What is expected: Every line with "linecap" in it must be copied from the data.

[Dataset entries]

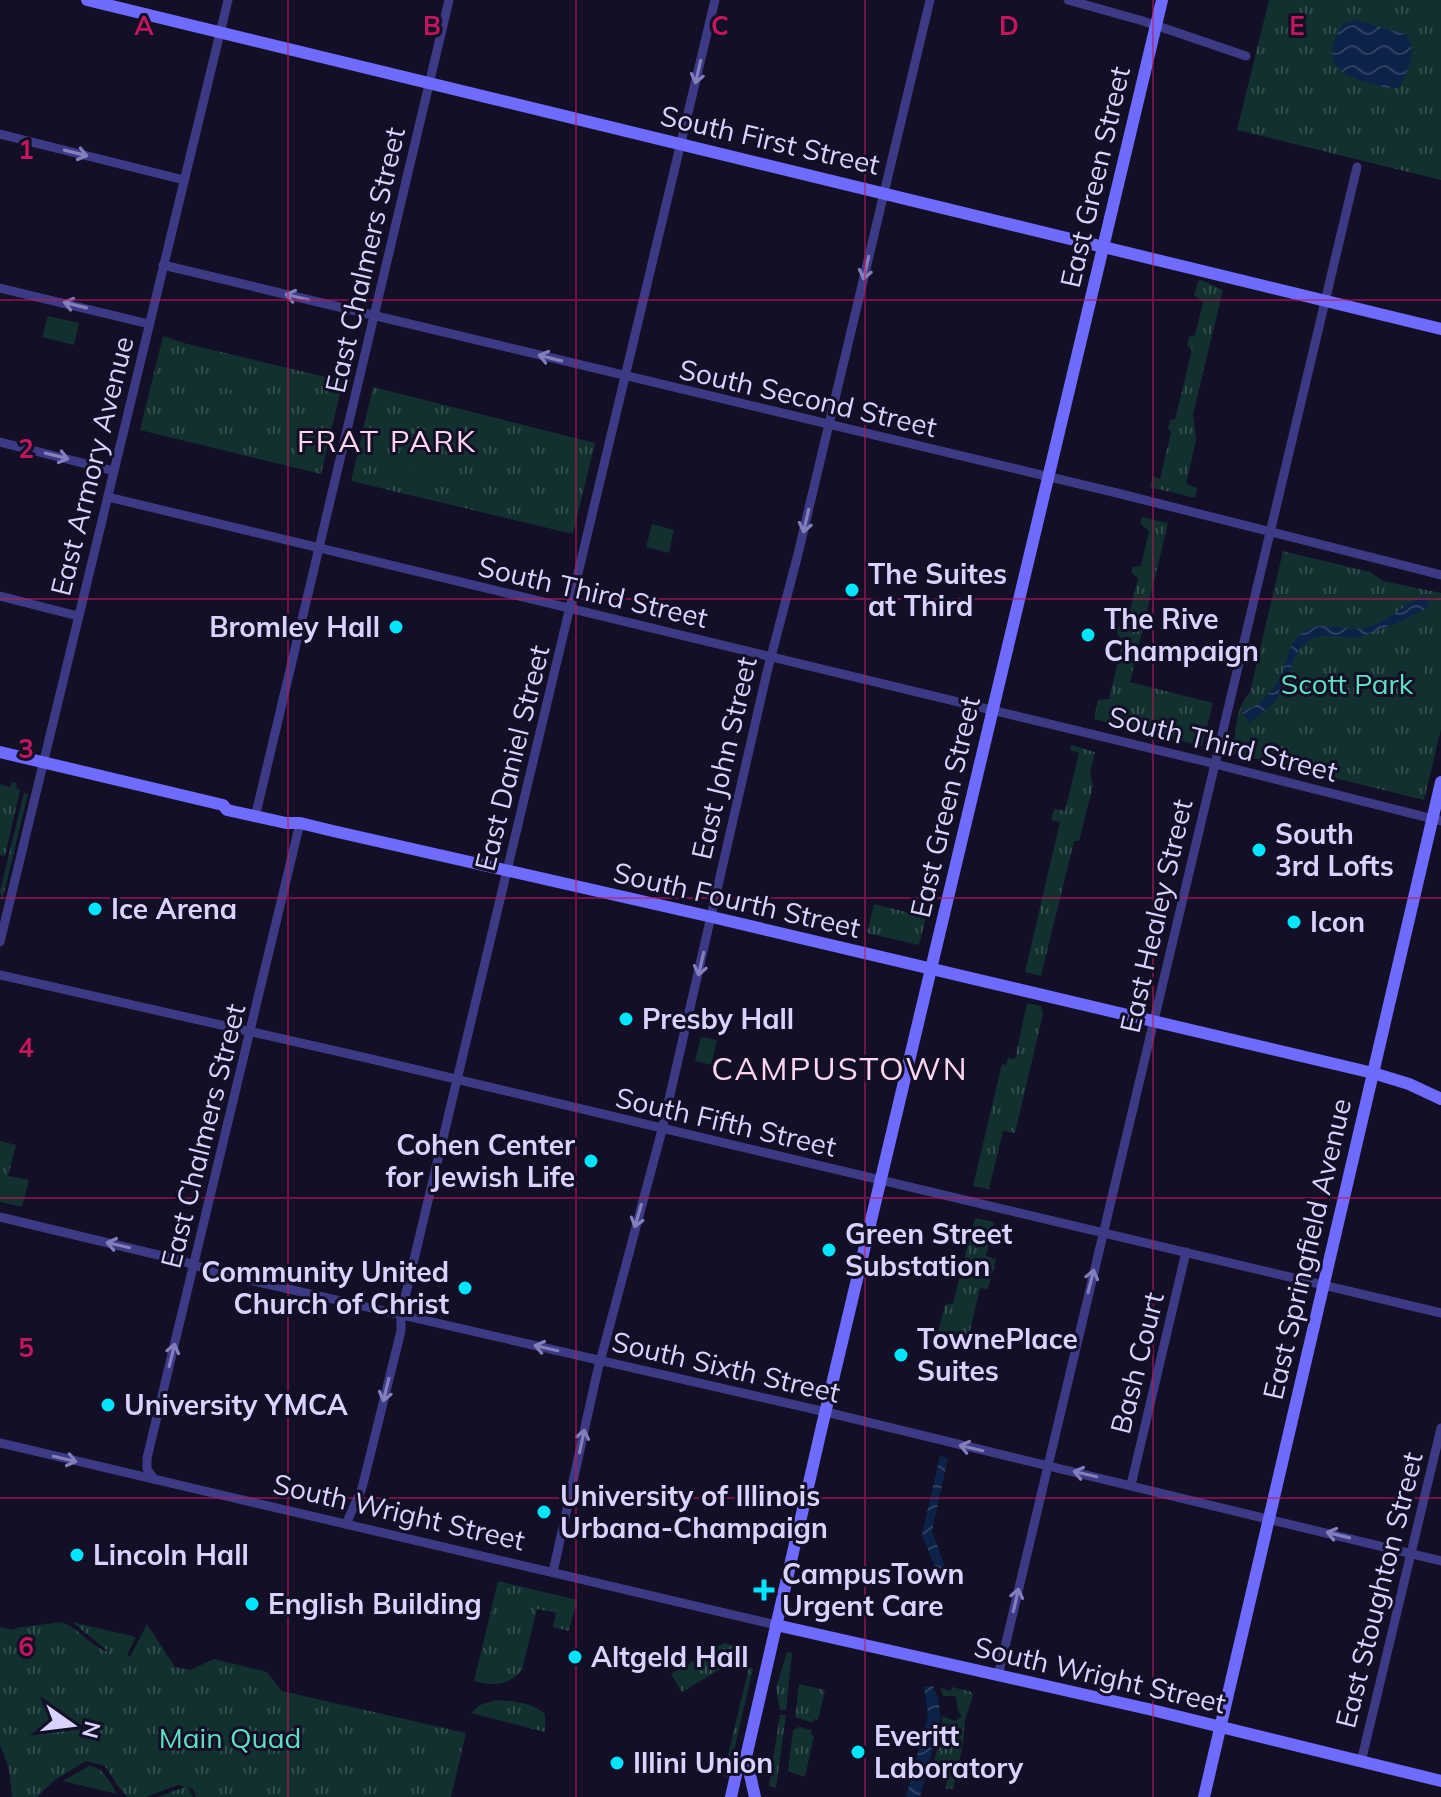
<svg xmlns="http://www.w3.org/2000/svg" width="1441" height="1797" font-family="Mulish,sans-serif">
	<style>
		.grass { fill: url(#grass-tufts) }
		.garden { fill: #12302f }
		.water { fill: url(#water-waves) }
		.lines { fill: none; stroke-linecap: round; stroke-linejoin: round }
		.street { stroke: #3d3a85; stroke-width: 9 }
		.secondary { stroke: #6f6bff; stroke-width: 12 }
		.oneway { stroke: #837fbc }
		.grid { fill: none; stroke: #c2185b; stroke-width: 2; stroke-opacity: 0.55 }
		.poi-dot { fill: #00e5ff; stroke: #130f26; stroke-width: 3 }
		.labels { text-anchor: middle; stroke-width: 6; stroke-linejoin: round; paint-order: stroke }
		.street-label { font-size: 28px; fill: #d9d4ff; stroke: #130f26 }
		.poi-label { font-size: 28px; font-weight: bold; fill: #d9d4ff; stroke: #130f26; text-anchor: start }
		.park-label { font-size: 28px; fill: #5fe0c0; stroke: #130f26 }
		.neighbourhood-label { font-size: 30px; letter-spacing: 2px; fill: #ffd6f0; stroke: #130f26 }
		.quarter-label { font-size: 32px; letter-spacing: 2px; fill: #ffd6f0; stroke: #130f26 }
		.grid-label { font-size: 26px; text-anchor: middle; font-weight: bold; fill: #c2185b; stroke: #130f26; stroke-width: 6; stroke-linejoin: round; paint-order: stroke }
	</style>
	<defs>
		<pattern id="grass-tufts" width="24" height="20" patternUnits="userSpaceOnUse" patternTransform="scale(2)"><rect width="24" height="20" fill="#12302f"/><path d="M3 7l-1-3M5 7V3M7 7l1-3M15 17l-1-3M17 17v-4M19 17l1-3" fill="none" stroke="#344d4e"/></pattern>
		<pattern id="water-waves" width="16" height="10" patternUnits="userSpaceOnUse" patternTransform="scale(2)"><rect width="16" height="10" fill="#0c2248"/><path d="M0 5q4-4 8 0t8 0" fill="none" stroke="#2f4163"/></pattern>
	</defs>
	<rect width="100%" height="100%" fill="#130f26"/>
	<g class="grass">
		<polygon points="1269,0 1441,0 1441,180 1237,130"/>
		<polygon points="1201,280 1223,290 1193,414 1196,440 1186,484 1197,488 1195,498 1150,487 1153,476 1160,479 1171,433 1168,428 1170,420 1175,419 1192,350 1187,345 1189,337 1195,335 1203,303 1194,295 1198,281"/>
		<polygon points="163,336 187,344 343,381 321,474 140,430"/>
		<polygon points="373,387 595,443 573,534 351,481"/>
		<polygon points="1142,517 1168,523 1130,682 1213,703 1202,746 1094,719 1098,700 1109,699 1123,640 1117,634 1118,627 1126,626 1138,578 1131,572 1133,567 1141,566 1149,531 1140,523"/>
		<path d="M1283,551l87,21 13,9 58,12v136l-17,71 -192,-47c5,-23 2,-43 18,-61z"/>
		<polygon points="1071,745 1095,752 1090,773 1093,786 1079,841 1074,841 1041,976 1025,972 1060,822 1051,820 1054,809 1065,811 1079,753 1070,750"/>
		<polygon points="12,782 16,783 17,789 20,790 5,856 0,855 0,784 10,787"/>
		<polygon points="24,793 28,794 2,901 0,891"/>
		<polygon points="874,904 926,917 919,945 867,933"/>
		<polygon points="1027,1003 1041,1006 1043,1014 1015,1133 1003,1131 989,1189 973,1186 1002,1064 1006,1065 1008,1058 1015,1059"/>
		<polygon points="0,1141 16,1145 8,1176 29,1180 22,1207 0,1202"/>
		<polygon points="975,1218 994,1222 986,1256 996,1259 988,1289 980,1288 967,1343 937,1336 945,1305 953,1303"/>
		<path d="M498,1581l79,19 -8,31 -16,-4 3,-14 -19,-4 -15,61c-14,16 -29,16 -48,11z"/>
		<path d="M62,1622c18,7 30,26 47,30l-37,-30 64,15 -9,18 3,2 17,-33 28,43 15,3 24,-11 53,13 15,19 184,42 -15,64h-255l-3,-8 -5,-2 5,10h-36l28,-10 -7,-2 -32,12h-18l-8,-8 -15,-23 -19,-5 -31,19 -18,17h-25l-3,-29 -9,-23v-118l14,3 2,-2z"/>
		<polygon points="724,1643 737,1647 734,1661 682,1692 671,1674"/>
		<polygon points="787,1652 792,1653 786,1710 780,1710 776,1687"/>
		<polygon points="749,1667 753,1668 728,1777 723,1776"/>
		<polygon points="799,1684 825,1690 818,1720 814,1719 813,1723 795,1717"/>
		<polygon points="952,1687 972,1692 973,1695 965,1720 963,1744 953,1789 946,1789 947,1778 941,1771 931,1770 943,1729 942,1716 955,1721 962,1716 958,1711 956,1696 943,1696 940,1688 951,1691"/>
		<path d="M497,1700c17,1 35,3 48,14v18l-74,-19 9,-8z"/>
		<polygon points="780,1715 786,1715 776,1788 769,1786"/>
		<polygon points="799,1727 812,1730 811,1734 814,1736 805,1777 788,1771 793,1730"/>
		<path d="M89,1766c14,0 22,18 28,28l-54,-13z"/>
	</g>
	<g class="garden">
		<polygon points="48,316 79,323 74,345 42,337"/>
		<polygon points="219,368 252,378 247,395 214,385"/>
		<polygon points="415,454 457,464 451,489 409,479"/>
		<polygon points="652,524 674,530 669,553 646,547"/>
		<polygon points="1408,665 1425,669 1416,704 1399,700"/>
		<polygon points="701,1037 717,1040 711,1065 695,1061"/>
	</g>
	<g class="water">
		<path d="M1355,20l50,14c14,11 3,42 -7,54 -12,1 -21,-3 -32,-6 -35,-11 -43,-25 -23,-58z"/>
		<path d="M1423,597l6,5v4c-5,6 -63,31 -72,31 -18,2 -32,-7 -48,4 -20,12 -19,41 -33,58 -7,10 -17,17 -27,24l-7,-12c3,-2 7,-2 11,-4 9,-4 20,-17 25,-26 10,-15 9,-38 25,-49 21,-14 46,2 66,-5 20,-6 34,-23 54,-30z"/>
		<polygon points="940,1456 948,1458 932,1531 945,1567 937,1572 922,1535"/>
		<polygon points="933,1686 938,1698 941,1720 920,1797 906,1797 928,1715 924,1687"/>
	</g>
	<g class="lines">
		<g class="street">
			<polyline points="1068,0 1143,21 1246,56"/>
			<polyline points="0,134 184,180"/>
			<polyline points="163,265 1117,493 1441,575"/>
			<polyline points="0,288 149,324"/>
			<polyline points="0,442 114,471"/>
			<polyline points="108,497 1199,760 1441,821"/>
			<polyline points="0,596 78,616"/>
			<polyline points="257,809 449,0"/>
			<polyline points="0,942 228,0"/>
			<polyline points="0,975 367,1058 1441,1313"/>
			<polyline points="0,1217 179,1260 218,1273 826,1412 1441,1561"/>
			<polyline points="0,1443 776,1625"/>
			<polyline points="154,1479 147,1469 147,1458 300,823"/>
			<polyline points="1131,1485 1186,1252"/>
			<polyline points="346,1524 362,1488 401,1331 401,1314 715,0"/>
			<polyline points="553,1572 597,1373 662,1130 767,672 798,554 930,0"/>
			<polyline points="998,1676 1357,167"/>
			<polyline points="1361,1762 1441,1428"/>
		</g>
		<g class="secondary">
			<polyline points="87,0 1441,329"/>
			<polyline points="0,752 223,805 227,810 286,823 300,823 333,831 712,917 1373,1073 1409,1084 1441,1099"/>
			<polyline points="776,1625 1148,1709 1441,1781"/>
			<polyline points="746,1757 755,1797"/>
			<polyline points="731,1797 738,1766 746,1757 822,1426 1162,0"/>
			<polyline points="1204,1797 1441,782"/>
		</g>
	</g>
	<defs><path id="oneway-shaft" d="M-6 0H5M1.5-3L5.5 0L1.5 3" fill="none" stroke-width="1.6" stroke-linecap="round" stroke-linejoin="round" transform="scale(2)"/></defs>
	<g class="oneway">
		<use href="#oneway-shaft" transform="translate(698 72) rotate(103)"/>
		<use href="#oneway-shaft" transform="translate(76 153) rotate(14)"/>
		<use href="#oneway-shaft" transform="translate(866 268) rotate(103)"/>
		<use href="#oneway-shaft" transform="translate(297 297) rotate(-167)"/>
		<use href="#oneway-shaft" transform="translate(75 305) rotate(-166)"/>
		<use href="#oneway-shaft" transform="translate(550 358) rotate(-166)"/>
		<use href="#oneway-shaft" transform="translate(57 456) rotate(14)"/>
		<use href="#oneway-shaft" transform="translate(806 521) rotate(103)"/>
		<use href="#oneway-shaft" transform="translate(701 964) rotate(103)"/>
		<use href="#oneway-shaft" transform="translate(638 1216) rotate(106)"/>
		<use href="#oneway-shaft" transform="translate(118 1245) rotate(-167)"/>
		<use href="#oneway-shaft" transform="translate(1091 1281) rotate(-76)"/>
		<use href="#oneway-shaft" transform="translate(546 1348) rotate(-167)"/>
		<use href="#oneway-shaft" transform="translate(172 1355) rotate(-76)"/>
		<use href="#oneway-shaft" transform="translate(386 1390) rotate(104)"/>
		<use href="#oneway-shaft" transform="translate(582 1441) rotate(-78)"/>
		<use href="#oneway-shaft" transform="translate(971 1448) rotate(-167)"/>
		<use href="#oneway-shaft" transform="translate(65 1459) rotate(13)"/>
		<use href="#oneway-shaft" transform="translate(1085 1474) rotate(-167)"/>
		<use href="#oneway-shaft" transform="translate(1338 1535) rotate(-166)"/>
		<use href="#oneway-shaft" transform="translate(1016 1600) rotate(-77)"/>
	</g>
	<path class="grid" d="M288,0v1797M576,0v1797M865,0v1797M1153,0v1797M0,300h1441M0,599h1441M0,898h1441M0,1198h1441M0,1498h1441"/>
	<g class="poi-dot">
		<circle cx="852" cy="590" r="8"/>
		<circle cx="396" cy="627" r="8"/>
		<circle cx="1088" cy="635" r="8"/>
		<circle cx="1259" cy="850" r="8"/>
		<circle cx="95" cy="909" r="8"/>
		<circle cx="1294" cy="922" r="8"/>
		<circle cx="626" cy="1019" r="8"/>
		<circle cx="591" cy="1161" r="8"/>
		<circle cx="829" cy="1250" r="8"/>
		<circle cx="465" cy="1288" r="8"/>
		<circle cx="901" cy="1355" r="8"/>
		<circle cx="108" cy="1405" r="8"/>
		<circle cx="544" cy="1512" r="8"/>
		<circle cx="77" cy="1555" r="8"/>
		<path d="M760 1578h8v8h8v8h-8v8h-8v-8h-8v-8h8z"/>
		<circle cx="252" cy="1604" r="8"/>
		<circle cx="575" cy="1657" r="8"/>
		<circle cx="858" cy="1752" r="8"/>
		<circle cx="617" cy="1763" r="8"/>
	</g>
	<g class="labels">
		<g class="street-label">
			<text transform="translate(770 140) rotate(13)" y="10">South First Street</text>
			<text transform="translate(1095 177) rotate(-77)" y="10">East Green Street</text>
			<text transform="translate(365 260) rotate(-77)" y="10">East Chalmers Street</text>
			<text transform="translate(808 398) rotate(13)" y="10">South Second Street</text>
			<text transform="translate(92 466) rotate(-76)" y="10">East Armory Avenue</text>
			<text transform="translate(593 592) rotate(13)" y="10">South Third Street</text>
			<text transform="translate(1223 744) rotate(14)" y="10">South Third Street</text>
			<text transform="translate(512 758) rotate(-76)" y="10">East Daniel Street</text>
			<text transform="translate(724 758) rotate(-77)" y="10">East John Street</text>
			<text transform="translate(945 807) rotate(-77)" y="10">East Green Street</text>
			<text transform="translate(737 900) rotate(13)" y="10">South Fourth Street</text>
			<text transform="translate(1156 916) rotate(-77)" y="10">East Healey Street</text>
			<text transform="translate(726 1122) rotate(13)" y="10">South Fifth Street</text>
			<text transform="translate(203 1136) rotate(-76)" y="10">East Chalmers Street</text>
			<text transform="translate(1307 1249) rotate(-77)" y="10">East Springfield Avenue</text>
			<text transform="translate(1137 1363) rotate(-76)" y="10">Bash Court</text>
			<text transform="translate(726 1367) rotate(13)" y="10">South Sixth Street</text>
			<text transform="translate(399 1512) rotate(13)" y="10">South Wright Street</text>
			<text transform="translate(1379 1590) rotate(-76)" y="10">East Stoughton Street</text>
			<text transform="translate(1100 1675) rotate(13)" y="10">South Wright Street</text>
		</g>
		<g class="poi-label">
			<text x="868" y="584">The Suites<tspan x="868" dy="32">at Third</tspan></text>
			<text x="1104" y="629">The Rive<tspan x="1104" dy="32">Champaign</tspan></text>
			<text x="380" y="637" text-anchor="end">Bromley Hall</text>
			<text x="1275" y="844">South<tspan x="1275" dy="32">3rd Lofts</tspan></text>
			<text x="111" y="919">Ice Arena</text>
			<text x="1310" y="932">Icon</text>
			<text x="642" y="1029">Presby Hall</text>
			<text x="575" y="1155" text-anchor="end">Cohen Center<tspan x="575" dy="32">for Jewish Life</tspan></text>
			<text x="845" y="1244">Green Street<tspan x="845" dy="32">Substation</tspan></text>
			<text x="449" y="1282" text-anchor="end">Community United<tspan x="449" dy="32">Church of Christ</tspan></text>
			<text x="917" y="1349">TownePlace<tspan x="917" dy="32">Suites</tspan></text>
			<text x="124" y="1415">University YMCA</text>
			<text x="560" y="1506">University of Illinois<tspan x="560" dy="32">Urbana-Champaign</tspan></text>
			<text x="93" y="1565">Lincoln Hall</text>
			<text x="782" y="1584">CampusTown<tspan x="782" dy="32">Urgent Care</tspan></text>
			<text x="268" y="1614">English Building</text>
			<text x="591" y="1667">Altgeld Hall</text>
			<text x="874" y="1746">Everitt<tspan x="874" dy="32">Laboratory</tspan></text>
			<text x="633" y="1773">Illini Union</text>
		</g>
		<g class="park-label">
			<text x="1347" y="694">Scott Park</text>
			<text x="230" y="1748">Main Quad</text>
		</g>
		<g class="neighbourhood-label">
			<text x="387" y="452">FRAT PARK</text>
		</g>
		<g class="quarter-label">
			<text x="840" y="1080">CAMPUSTOWN</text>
		</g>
	</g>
	<g class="grid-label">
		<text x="144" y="35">A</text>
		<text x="432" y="35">B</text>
		<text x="720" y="35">C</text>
		<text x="1009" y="35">D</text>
		<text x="1297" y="35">E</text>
		<text x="26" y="159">1</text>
		<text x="26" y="458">2</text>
		<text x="26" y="758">3</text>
		<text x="26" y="1057">4</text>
		<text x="26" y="1357">5</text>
		<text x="26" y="1656">6</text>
	</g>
	<g transform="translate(72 1725) rotate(104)" stroke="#130f26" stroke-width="6" paint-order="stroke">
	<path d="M0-6L14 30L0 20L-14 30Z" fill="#d9d4ff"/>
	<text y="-12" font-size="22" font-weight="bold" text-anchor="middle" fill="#d9d4ff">N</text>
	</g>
</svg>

Reply to the task:
		.lines { fill: none; stroke-linecap: round; stroke-linejoin: round }
	<defs><path id="oneway-shaft" d="M-6 0H5M1.5-3L5.5 0L1.5 3" fill="none" stroke-width="1.6" stroke-linecap="round" stroke-linejoin="round" transform="scale(2)"/></defs>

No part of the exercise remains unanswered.